Carta Capital, edição que circulou no mesmo dia (“Palocci balança”, por Leandro Fortes e Sergio Lirio):


O extrato de Francenildo Costa foi entregue à sucursal da revista Época na sexta-feira 17, acreditam integrantes da CPI, pelo principal assessor de imprensa do ministro, Marcelo Netto, experiente jornalista com longa carreira na direção da TV Globo em Brasília. Foi publicado imediatamente no blog mantido pela Editora Globo na internet. Carta Capital procurou Marcelo Netto, mas ele não se pronunciou a respeito”.


A Época tentou transformar a derrota da semana anterior – por sinal registrada pelos “irmãos desavindos ” TV Globo e O Globo –, em vitória. No segundo parágrafo da reportagem “O inferno de Palocci”, assinada por Gustavo Krieger, da edição atual, lê-se:


“Na semana passada, a situação de Palocci se complicou ainda mais depois que Época divulgou o conteúdo de extratos bancários do caseiro Francenildo dos Santos Costa”.

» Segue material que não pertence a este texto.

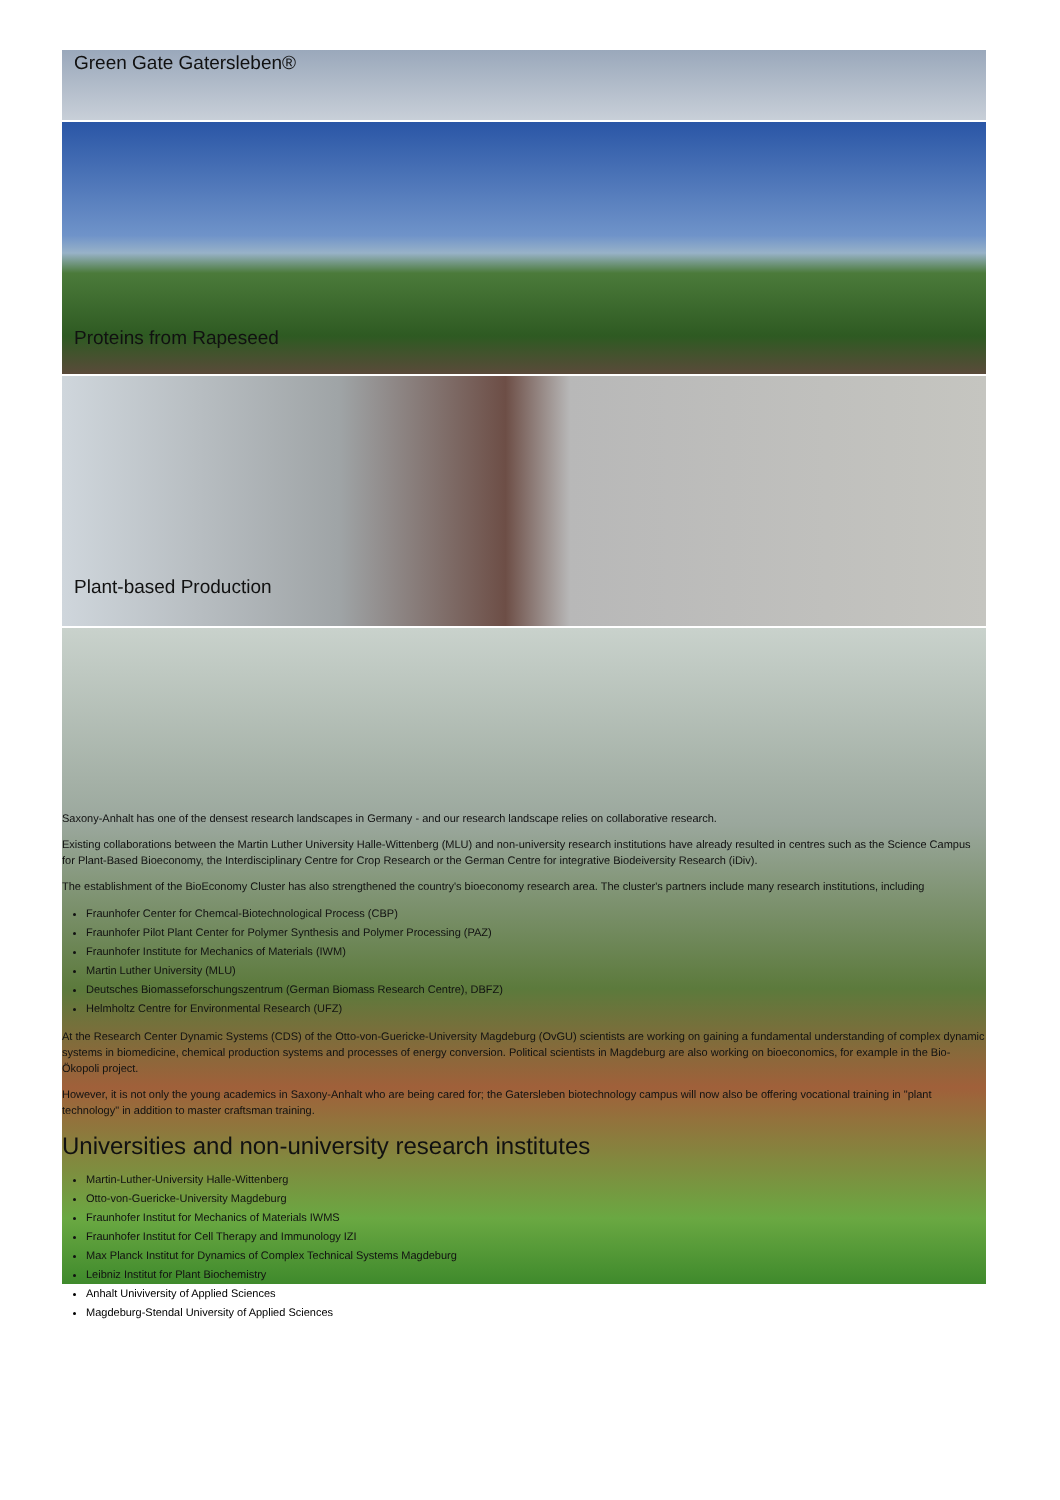Green Gate Gatersleben®
Proteins from Rapeseed
Plant-based Production
Saxony-Anhalt has one of the densest research landscapes in Germany - and our research landscape relies on collaborative research.
Existing collaborations between the Martin Luther University Halle-Wittenberg (MLU) and non-university research institutions have already resulted in centres such as the Science Campus for Plant-Based Bioeconomy, the Interdisciplinary Centre for Crop Research or the German Centre for integrative Biodeiversity Research (iDiv).
The establishment of the BioEconomy Cluster has also strengthened the country's bioeconomy research area. The cluster's partners include many research institutions, including
Fraunhofer Center for Chemcal-Biotechnological Process (CBP)
Fraunhofer Pilot Plant Center for Polymer Synthesis and Polymer Processing (PAZ)
Fraunhofer Institute for Mechanics of Materials (IWM)
Martin Luther University (MLU)
Deutsches Biomasseforschungszentrum (German Biomass Research Centre), DBFZ)
Helmholtz Centre for Environmental Research (UFZ)
At the Research Center Dynamic Systems (CDS) of the Otto-von-Guericke-University Magdeburg (OvGU) scientists are working on gaining a fundamental understanding of complex dynamic systems in biomedicine, chemical production systems and processes of energy conversion. Political scientists in Magdeburg are also working on bioeconomics, for example in the Bio-Ökopoli project.
However, it is not only the young academics in Saxony-Anhalt who are being cared for; the Gatersleben biotechnology campus will now also be offering vocational training in "plant technology" in addition to master craftsman training.
Universities and non-university research institutes
Martin-Luther-University Halle-Wittenberg
Otto-von-Guericke-University Magdeburg
Fraunhofer Institut for Mechanics of Materials IWMS
Fraunhofer Institut for Cell Therapy and Immunology IZI
Max Planck Institut for Dynamics of Complex Technical Systems Magdeburg
Leibniz Institut for Plant Biochemistry
Anhalt Univiversity of Applied Sciences
Magdeburg-Stendal University of Applied Sciences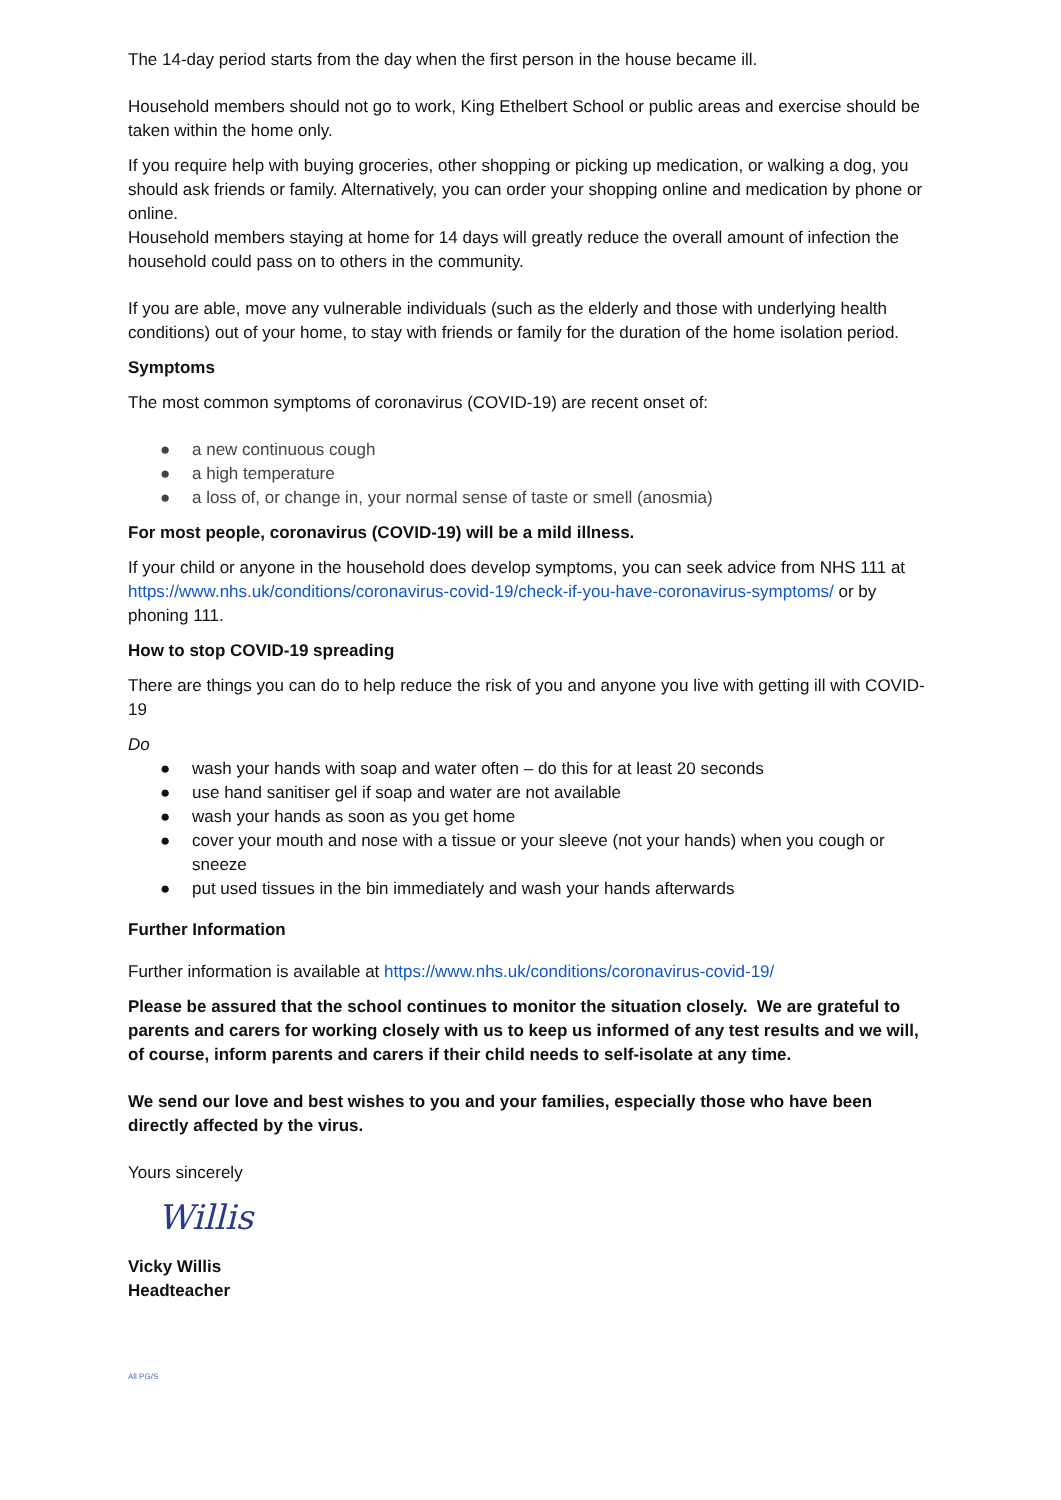The 14-day period starts from the day when the first person in the house became ill.
Household members should not go to work, King Ethelbert School or public areas and exercise should be taken within the home only.
If you require help with buying groceries, other shopping or picking up medication, or walking a dog, you should ask friends or family. Alternatively, you can order your shopping online and medication by phone or online.
Household members staying at home for 14 days will greatly reduce the overall amount of infection the household could pass on to others in the community.
If you are able, move any vulnerable individuals (such as the elderly and those with underlying health conditions) out of your home, to stay with friends or family for the duration of the home isolation period.
Symptoms
The most common symptoms of coronavirus (COVID-19) are recent onset of:
● a new continuous cough
● a high temperature
● a loss of, or change in, your normal sense of taste or smell (anosmia)
For most people, coronavirus (COVID-19) will be a mild illness.
If your child or anyone in the household does develop symptoms, you can seek advice from NHS 111 at https://www.nhs.uk/conditions/coronavirus-covid-19/check-if-you-have-coronavirus-symptoms/ or by phoning 111.
How to stop COVID-19 spreading
There are things you can do to help reduce the risk of you and anyone you live with getting ill with COVID-19
Do
● wash your hands with soap and water often – do this for at least 20 seconds
● use hand sanitiser gel if soap and water are not available
● wash your hands as soon as you get home
● cover your mouth and nose with a tissue or your sleeve (not your hands) when you cough or sneeze
● put used tissues in the bin immediately and wash your hands afterwards
Further Information
Further information is available at https://www.nhs.uk/conditions/coronavirus-covid-19/
Please be assured that the school continues to monitor the situation closely. We are grateful to parents and carers for working closely with us to keep us informed of any test results and we will, of course, inform parents and carers if their child needs to self-isolate at any time.
We send our love and best wishes to you and your families, especially those who have been directly affected by the virus.
Yours sincerely
Willis
Vicky Willis
Headteacher
All PG/S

Ou seja: segundo Krieger, a revista, ao contrário do que se poderia deduzir racionalmente, não colaborou numa tentativa de desmoralizar Francenildo (lembrar que o título da reportagem era, com gerúndio e tudo, “Quem está dizendo a verdade? Extratos bancários mostram depósitos em dinheiro na conta do caseiro que acusa Palocci”). O que se afirma no trecho acima é que a publicação da informação sobre a conta do caseiro ajudou a deixar o ministro da Fazenda em posição difícil. Mas isso só aconteceu porque muita gente pôs a boca no trombone. Se tivesse dependido só da revista, o caseiro estaria frito.


A Época não diz como lhe chegou o extrato bancário. Seja lá quem tenha sido seu fornecedor, ela tem compromisso com a preservação da fonte. O que a Época fez de interessante, inadvertidamente, foi passar recibo da maneira como lhe chegou a cópia do documento sigiloso do caseiro:


“A revista recebeu os papéis durante a apuração da crise de alguém que não teria condições de ser o autor da quebra de sigilo”. (Traduzindo, para melhor compreensão: durante a apuração da crise, a revista recebeu os papéis de “alguém que não teria condições”, etc. E não “apuração da crise de alguém”…)


A própria Veja, na sua parte noticiosa e analítica, não tem a mesma certeza exibida por Diogo Mainardi:


Veja (“O ´Paloccigate´ e a morte da ética”, Julia Duailibi e Otávio Cabral):


Não há sinal de que o ministro Palocci tenha tido um envolvimento direto no caso, mas existem suspeitas de que o rastro dessa violação constitucional chega à soleira da porta de seu gabinete. A CPI dos Bingos, que investiga o caso, trabalha com a informação de que a Caixa mandou um fax do extrato do caseiro ao jornalista Marcelo Amorim Netto, assessor de imprensa de Palocci, que se encarregou de fazê-lo chegar à redação da revista Época, que publicou o caso como ´denúncia´ contra o caseiro, e não como imoralidade patrocinada pelo governo. Netto trabalha com Palocci desde os tempos da transição de governo, em 2002. Tem sala contígua à do ministro e, à exceção dos assessores econômicos, é seu auxiliar mais próximo. Não se conhecem ainda os meandros da operação nem o papel exato do jornalista, mas já se sabe que, na noite de quinta, Palocci tinha a informação de que o caseiro recebera somas altas na sua conta bancária”.


Lamento ter tomado o tempo do leitor com um tópico em que o protagonista é Diogo Mainardi. Mas não se pode ficar inerme diante do denuncismo infantil e maroto que ele pratica para “esquentar” sua coluna. E cabe repetir: o problema não está em Mainardi, está em seus editores. Mas esse é outro assunto.